3. What ways have been used by men of judgment and learning, to clear those places from the charge of contradiction. For not one of the objections you can start now, but hath been considered over and over, and all the difficulties that belong to it examined : if you
will not take the pains to do this, it is plain you do not desire satisfaction, but only seek for a pretence to cavil; especially if you only search the weakest or most injudicious writers on the Scriptures, and endeavour to expose their opinions, without taking notice of what others have said, with more clear and evident reason. This shews either want of judgment in choosing such expositors, or want of candour and fair dealing, and a desire of taking any advantage against the Scriptures. .

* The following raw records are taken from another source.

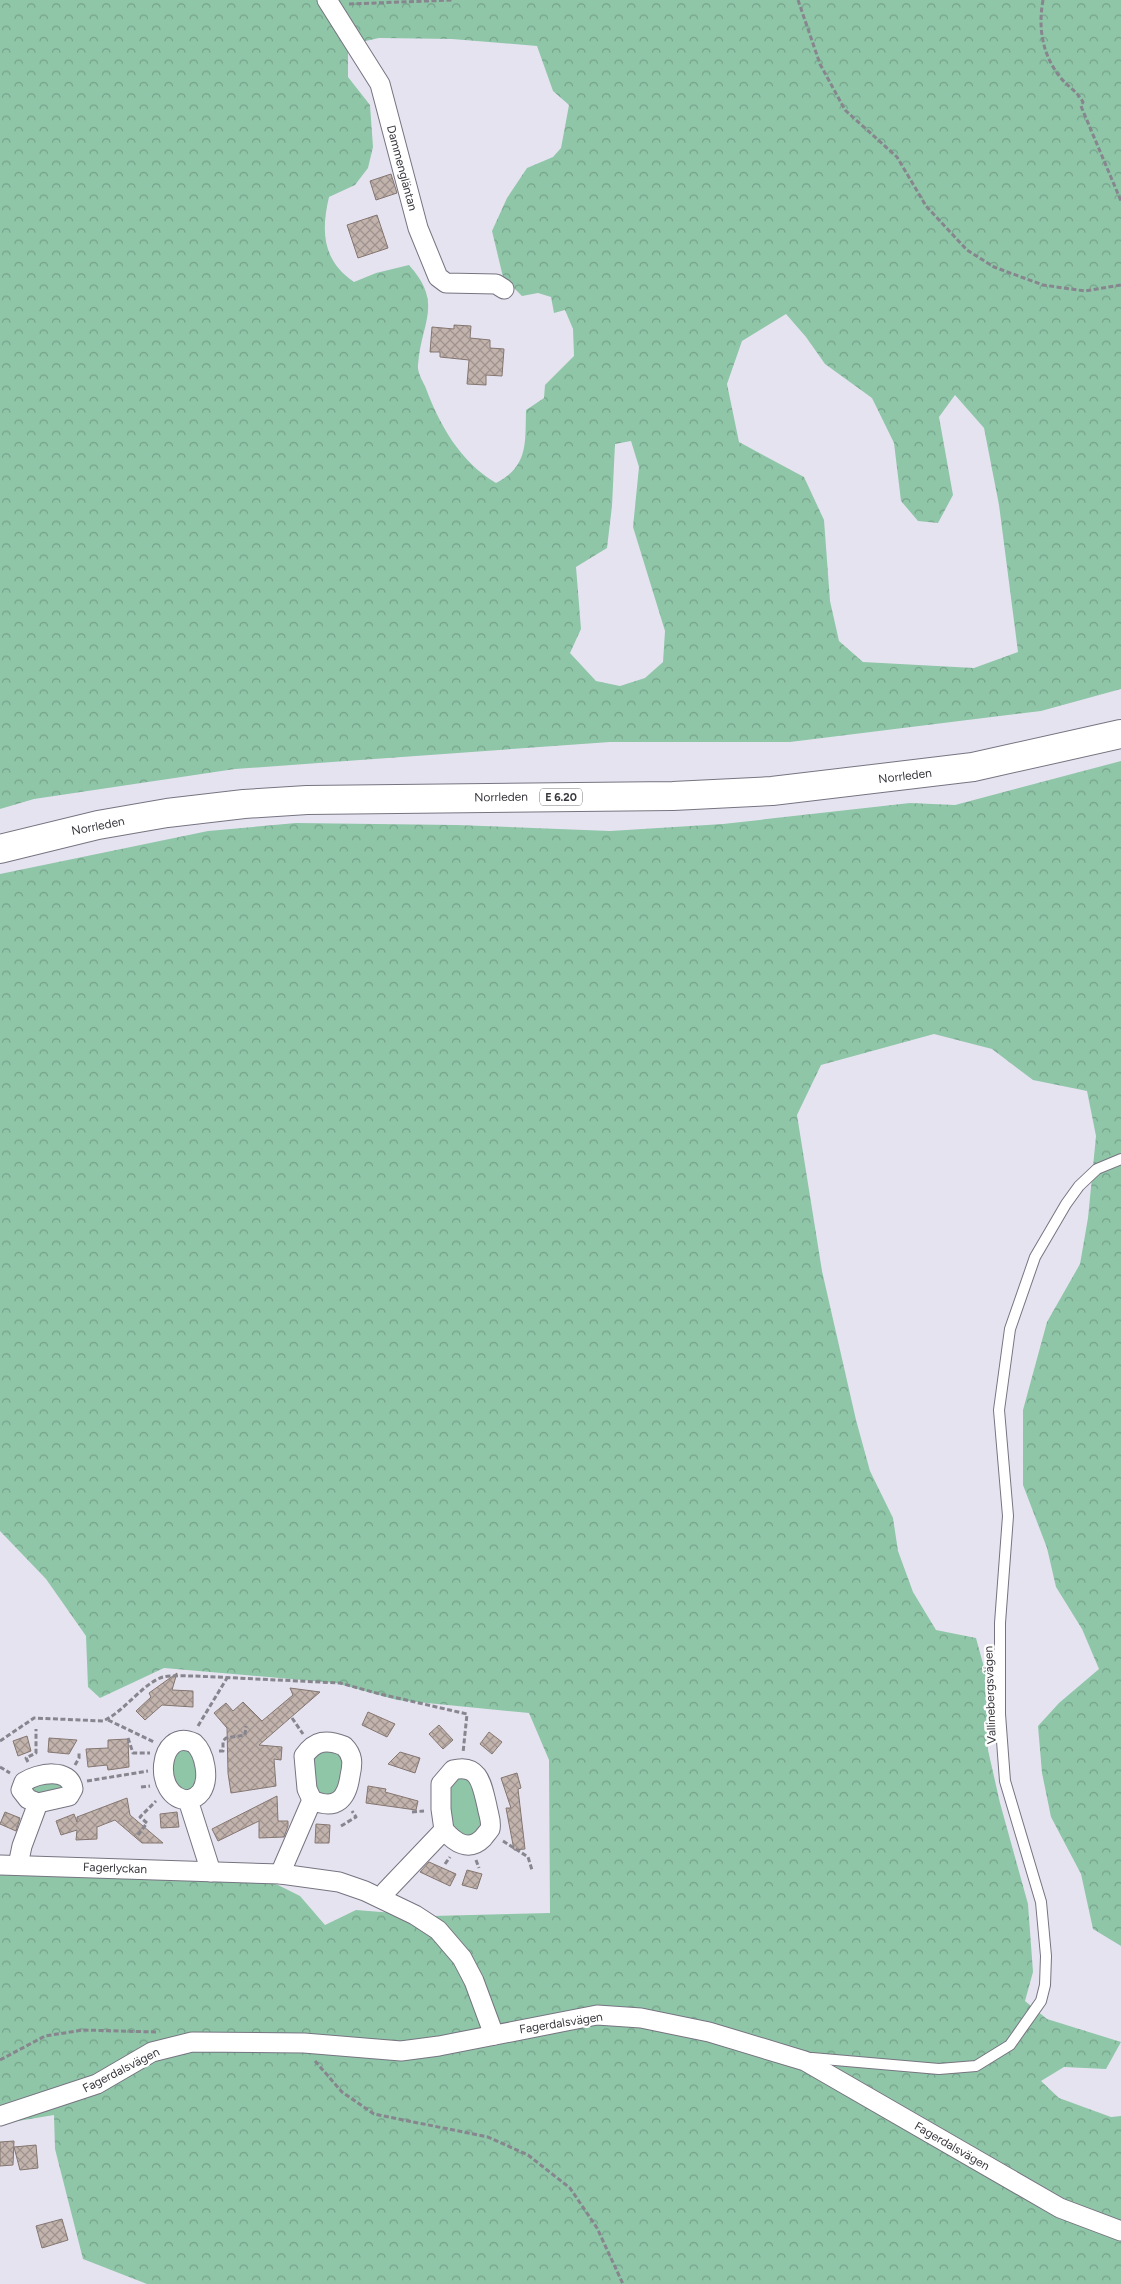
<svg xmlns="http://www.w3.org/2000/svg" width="1121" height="2284" font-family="Figtree,sans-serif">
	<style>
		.grass { fill: #8fc6a8 }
		.forest { fill: url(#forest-crowns); fill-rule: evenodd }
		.building { fill: url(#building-cross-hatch); stroke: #847670 }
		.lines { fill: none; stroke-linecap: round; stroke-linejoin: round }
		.service-casing { stroke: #767480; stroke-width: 12 }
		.minor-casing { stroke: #767480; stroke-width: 21 }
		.trunk-casing { stroke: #767480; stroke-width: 30 }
		.path { stroke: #87858e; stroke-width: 3; stroke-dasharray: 5 2.5; stroke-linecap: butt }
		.service { stroke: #fff; stroke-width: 10 }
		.minor { stroke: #fff; stroke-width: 19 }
		.trunk { stroke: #fff; stroke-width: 28 }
		.labels { text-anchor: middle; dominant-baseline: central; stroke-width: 5; stroke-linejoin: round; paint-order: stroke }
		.shield { fill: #fff; stroke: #747377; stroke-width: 1 }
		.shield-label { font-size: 11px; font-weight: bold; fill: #39373d }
		.street-label { font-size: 12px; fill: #39373d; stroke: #fff }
	</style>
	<defs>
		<pattern id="forest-crowns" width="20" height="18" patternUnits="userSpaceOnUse" patternTransform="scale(1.25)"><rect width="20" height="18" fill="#8fc6a8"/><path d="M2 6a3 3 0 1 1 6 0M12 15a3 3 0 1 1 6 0" fill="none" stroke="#76a28a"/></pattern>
		<pattern id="building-cross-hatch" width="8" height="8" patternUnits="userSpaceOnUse" patternTransform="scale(1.25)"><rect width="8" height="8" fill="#c2b3ad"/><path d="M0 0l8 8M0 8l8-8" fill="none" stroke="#9f928e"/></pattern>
	</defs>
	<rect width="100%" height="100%" fill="#e6e3f1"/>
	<g class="grass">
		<path d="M190 1746 200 1780 186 1795 169 1782 172 1753Z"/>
		<path d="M310 1751H345L342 1793 316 1798Z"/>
		<path d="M468 1774 487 1821 470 1841 446 1824 447 1780Z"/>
		<path d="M47 1778 70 1786 36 1799 27 1782Z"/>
	</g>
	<g class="forest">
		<path d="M0 0H1121V689L1041 711 790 742H610L235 769 34 799 0 809ZM379 38 452 39 537 46 553 91 569 105 561 148 553 157 527 168 507 198 492 231 503 277 522 296 538 293 551 297 554 313 565 310 573 329 574 356 545 385 544 398 526 410C525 442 529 466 496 483 460 462 439 424 425 386 422 380 417 371 418 365 421 322 444 304 409 265L376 273 354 282C322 260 321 231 329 197L355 185 368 168 373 147 370 105 348 77V45ZM786 314 806 337 825 364 872 398 894 443 901 501 918 521 938 523 953 495 939 417 955 395 984 428 999 505 1018 652 974 668 863 662 839 641 830 601 824 520 804 477 739 442 727 384 742 341ZM631 441 639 467 633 527 665 631 663 662 645 678 620 686 596 681 570 653 581 629 576 567 607 548 612 506 615 444Z"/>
		<path d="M1121 761V1946L1093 1929 1081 1874 1051 1817 1042 1773 1038 1726 1059 1703 1099 1669 1082 1629 1056 1587 1047 1548 1023 1485V1410L1047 1322 1080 1264 1088 1218 1096 1136 1087 1091 1033 1080 992 1049 934 1034 821 1065 797 1115 822 1271 856 1420 870 1471 893 1518 898 1551 913 1592 936 1630 976 1638 988 1682V1750L1000 1803 1028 1904 1033 1972 1025 2001 1047 2019 1121 2042 1106 2069 1064 2067 1041 2081 1059 2098 1111 2117 1121 2116V2284H147L83 2259 55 2149 54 2115 0 2124V1874L250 1876 278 1885 300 1896 325 1925 356 1910 432 1916 550 1913 549 1760 529 1713 397 1700 336 1683 164 1668 100 1698 88 1687 86 1636 46 1579 0 1531V874L208 831 296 823 457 825 610 831 723 824 910 803 955 805Z"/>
	</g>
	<g class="building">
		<path d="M391 174 397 193 376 200 370 181Z"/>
		<path d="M377 215 388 248 358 258 347 225Z"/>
		<path d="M454 325 471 326 470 338 490 340V348L504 349 502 376 486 375V385L467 384 469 360 440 357V352H430L432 327 454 329Z"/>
		<path d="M177 1673 172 1690 193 1691V1707L162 1705 145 1720 136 1711 151 1697 149 1693Z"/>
		<path d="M290 1688 320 1692 259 1745 282 1747 281 1760 274 1759 276 1786 231 1793 228 1773 227 1728 214 1713 226 1703 233 1711 243 1702 262 1721 293 1695Z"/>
		<path d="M368 1712 395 1724 387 1737 362 1725Z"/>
		<path d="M439 1725 453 1740 443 1749 429 1734Z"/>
		<path d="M489 1732 502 1742 492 1754 480 1744Z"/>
		<path d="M27 1736 31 1751 18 1756 13 1741Z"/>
		<path d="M49 1738 77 1740 69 1754 48 1752Z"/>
		<path d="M128 1739 129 1767 108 1770 107 1765 88 1767 86 1749 108 1748V1740Z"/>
		<path d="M400 1752 420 1758 415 1773 388 1764Z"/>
		<path d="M517 1773 521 1788 518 1789 525 1849 514 1850 506 1808H511L501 1778Z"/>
		<path d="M368 1786 386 1789 385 1792 418 1801 416 1810 366 1803Z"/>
		<path d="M277 1796 278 1821H288V1826L284 1837 259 1838V1821L218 1841 212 1829Z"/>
		<path d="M127 1798 130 1815 163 1843H142L115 1820 97 1827V1839L76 1840 77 1830 61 1835 56 1821 74 1814 77 1822V1817Z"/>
		<path d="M5 1812 20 1818 16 1831 0 1824Z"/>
		<path d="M177 1812 179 1827 161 1828 160 1814Z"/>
		<path d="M316 1824 330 1825 329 1843H315Z"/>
		<path d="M429 1862 456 1874 450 1886 420 1872Z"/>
		<path d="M467 1870 482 1874 477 1889 462 1885Z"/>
		<path d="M14 2141 13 2165 0 2166V2142Z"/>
		<path d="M36 2145 38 2168 20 2170 14 2147Z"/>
		<path d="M62 2219 68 2240 42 2248 36 2226Z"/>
	</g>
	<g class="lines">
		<g class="service-casing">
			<path id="service" d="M807 2060 812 2058 939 2069 976 2066 1010 2045 1041 2001 1045 1985 1046 1956 1041 1902 1005 1781 1000 1714V1623L1008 1516 999 1410 1010 1329 1035 1257 1066 1204 1079 1186 1097 1169 1121 1159"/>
		</g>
		<g class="minor-casing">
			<g id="minor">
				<path d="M327 0 380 84 418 228 438 277 446 283 496 284 504 289"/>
				<path d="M188 1800C151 1798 158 1726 194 1743 205 1753 210 1779 201 1792 198 1796 193 1799 188 1800L211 1872"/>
				<path d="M0 1865 281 1874 339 1882 365 1891 415 1915 438 1930 462 1958 474 1981 494 2035"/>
				<path d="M18 1865 22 1846 38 1803 69 1796 73 1789C70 1767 38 1773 24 1782L21 1790 28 1799 38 1803"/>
				<path d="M281 1874 283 1867 312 1800C337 1811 347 1798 350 1776 353 1763 353 1755 344 1746 327 1739 315 1740 304 1756L307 1789 312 1800"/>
				<path d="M383 1898 386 1891 444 1830 441 1809V1784L453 1770C480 1763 482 1786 487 1806 488 1813 492 1822 490 1829 488 1832 485 1835 483 1838 469 1852 455 1843 444 1830"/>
				<path d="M0 2116 97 2084 152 2052 192 2042 304 2043 401 2051 439 2046 597 2015 641 2018 709 2032 805 2061 1060 2208 1121 2231"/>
			</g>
		</g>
		<g class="trunk-casing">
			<path id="trunk" d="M0 849 98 825 167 813 244 804 307 800 673 796 772 791 973 767 1121 734"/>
		</g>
		<g class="path">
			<path d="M798 0 820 64 845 110 897 157 926 206 967 250 994 267 1043 285 1085 291 1121 285"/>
			<path d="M1043 0C1038 28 1042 54 1060 77 1068 87 1076 90 1083 102L1081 106 1083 111 1121 201"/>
			<path d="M349 4 453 0"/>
			<path d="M292 1718 303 1734"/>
			<path d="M108 1720 154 1742"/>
			<path d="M198 1726 227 1678"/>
			<path d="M128 1738 133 1753H150"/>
			<path d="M0 1741 34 1718 103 1721C124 1712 143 1683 163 1677 173 1675 185 1676 195 1676L340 1683 380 1694 467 1714 463 1753"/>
			<path d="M219 1751H223V1741L226 1738 245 1735 246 1726"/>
			<path d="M28 1762 26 1758 36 1753V1729"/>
			<path d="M75 1765 79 1758V1752"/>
			<path d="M0 1767 10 1773"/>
			<path d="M87 1781 148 1771"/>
			<path d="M141 1787 150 1786"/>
			<path d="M412 1812 424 1811"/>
			<path d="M341 1826 356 1817 352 1811"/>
			<path d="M138 1835 147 1823 140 1817 156 1801"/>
			<path d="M503 1841 528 1857 532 1870"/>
			<path d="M476 1860 479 1868"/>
			<path d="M445 1864 450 1857"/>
			<path d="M0 2060 45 2036 83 2030 156 2032"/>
			<path d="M315 2061 342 2092 374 2114 488 2137 528 2155 570 2188 597 2228 623 2284"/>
		</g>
		<use href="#service" class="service"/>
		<use href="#minor" class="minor"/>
		<use href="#trunk" class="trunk"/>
	</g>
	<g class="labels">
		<rect class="shield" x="540" y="788.5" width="42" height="17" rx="4"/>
		<g class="shield-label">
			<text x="561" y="797">E 6.20</text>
		</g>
		<g class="street-label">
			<text transform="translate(402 168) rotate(75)">Dammengläntan</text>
			<text transform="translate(905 776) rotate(-7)">Norrleden</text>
			<text transform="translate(501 797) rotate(-1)">Norrleden</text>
			<text transform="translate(98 826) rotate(-11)">Norrleden</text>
			<text transform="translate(990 1695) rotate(-92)">Vallinebergsvägen</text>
			<text transform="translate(115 1868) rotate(2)">Fagerlyckan</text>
			<text transform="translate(561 2023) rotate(-9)">Fagerdalsvägen</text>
			<text transform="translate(121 2070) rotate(-27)">Fagerdalsvägen</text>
			<text transform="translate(952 2146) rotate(30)">Fagerdalsvägen</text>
		</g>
	</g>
</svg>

4. How hard a matter it is for us, at this distance, to understand exactly the grounds of chronology, or the manner of computation of times used so long ago : and therefore in all difficulties of this nature, we ought to make the fairest allowances that may be, considering withal, that escapes and errors are nowhere more easily committed by transcribers, than in numbers : and that it is a very unreasonable thing that a book, otherwise deserving to be thought the best book in the world, should be scorned and rejected, because there appears some difference in the computation of times. We do not so exactly know the manner of the Hebrew chronology, nor the nature of their year, or intercalations, nor the customs of their genealogies, nor the allowance to be made for interregnums, so as to be able to define peremptorily in these things; but it is sufficient to shew that there is no improbability in the accounts that are given; and no sufficient reason can be drawn from thence to reject the authority of the Scriptures.
2. I come to consider the places you object, as containing things inconsistent with the wisdom or goodness of God, according to a rational persuasion; and those are either, 1. From the laws of Moses. 2. From the express story of the Bible, or actions of the prophets.